但赌博欠下的巨债,如同附骨之疽,逼得他鬼迷心窍,私吞了五十两缴获的军银。此事如同一块巨石压在心口——他不知道方彻是否知晓,更不知这是否就是自己近来被冷落的缘由。
但此刻身在战场,一荣俱荣。杀敌报国之心与担忧战友之情交织,同样让他无比焦灼。
“方练总,第二局已伤亡过半,第一局为何还不过河接应,再拖下去,防线必溃。”张维忠再也按捺不住,拉着方彻的马头大声呵斥。
方彻的掌心与后背也已尽是冷汗,他死死盯着战场,判断著那条战线承压的极限。直到看见第二局的阵型剧烈摇晃、变形,但仍死死钉在原地,未曾溃散的刹那——
他猛地一挥手,嘶声下令:“第一局,全力渡河,杀败流寇!”
“得令!”
命令一下,众人心中为第二局悬著的石头稍落。钱定边亲自抢过鼓槌,奋力擂动进军鼓,孙六指更是红着眼睛,声嘶力竭地大吼著,指挥第一局士兵快速冲向河滩。

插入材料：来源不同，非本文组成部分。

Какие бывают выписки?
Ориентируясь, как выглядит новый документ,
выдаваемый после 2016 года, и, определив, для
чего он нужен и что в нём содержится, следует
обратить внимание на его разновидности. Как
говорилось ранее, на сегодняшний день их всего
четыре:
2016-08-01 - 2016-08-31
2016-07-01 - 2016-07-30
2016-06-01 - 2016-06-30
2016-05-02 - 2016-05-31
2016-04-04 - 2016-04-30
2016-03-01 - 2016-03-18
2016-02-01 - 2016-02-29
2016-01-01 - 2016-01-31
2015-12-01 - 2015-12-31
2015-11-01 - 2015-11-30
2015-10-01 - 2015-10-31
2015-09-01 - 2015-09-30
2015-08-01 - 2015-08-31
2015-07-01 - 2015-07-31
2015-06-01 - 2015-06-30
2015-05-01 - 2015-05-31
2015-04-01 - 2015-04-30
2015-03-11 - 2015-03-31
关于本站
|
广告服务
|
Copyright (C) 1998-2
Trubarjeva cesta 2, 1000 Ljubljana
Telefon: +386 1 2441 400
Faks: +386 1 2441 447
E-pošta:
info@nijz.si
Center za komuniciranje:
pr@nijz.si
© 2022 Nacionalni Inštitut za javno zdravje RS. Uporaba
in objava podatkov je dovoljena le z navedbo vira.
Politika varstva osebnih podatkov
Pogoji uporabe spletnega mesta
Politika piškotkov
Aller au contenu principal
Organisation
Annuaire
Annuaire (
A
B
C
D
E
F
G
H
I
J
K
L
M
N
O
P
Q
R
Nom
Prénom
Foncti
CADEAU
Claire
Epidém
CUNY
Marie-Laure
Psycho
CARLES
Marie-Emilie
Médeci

趁著渡河伊始的混乱,方彻一把将钱定边拽至身前,以仅容两人听见的极低声音吩咐道:“破寨之后,缴获的登记造册,需给县尊和两位监军一个过得去的数目。你明白吗?”
钱定边目光一闪,心领神会,低声道:“大人的意思是?”
方彻声音更沉:“你亲自带绝对可靠的弟兄,将‘多余’的钱粮、军械,连夜秘密运回四面尖。动作要快,手脚要干净,账目要做平,绝不能留下任何把柄。这是我们太湖营立足壮大的根本!”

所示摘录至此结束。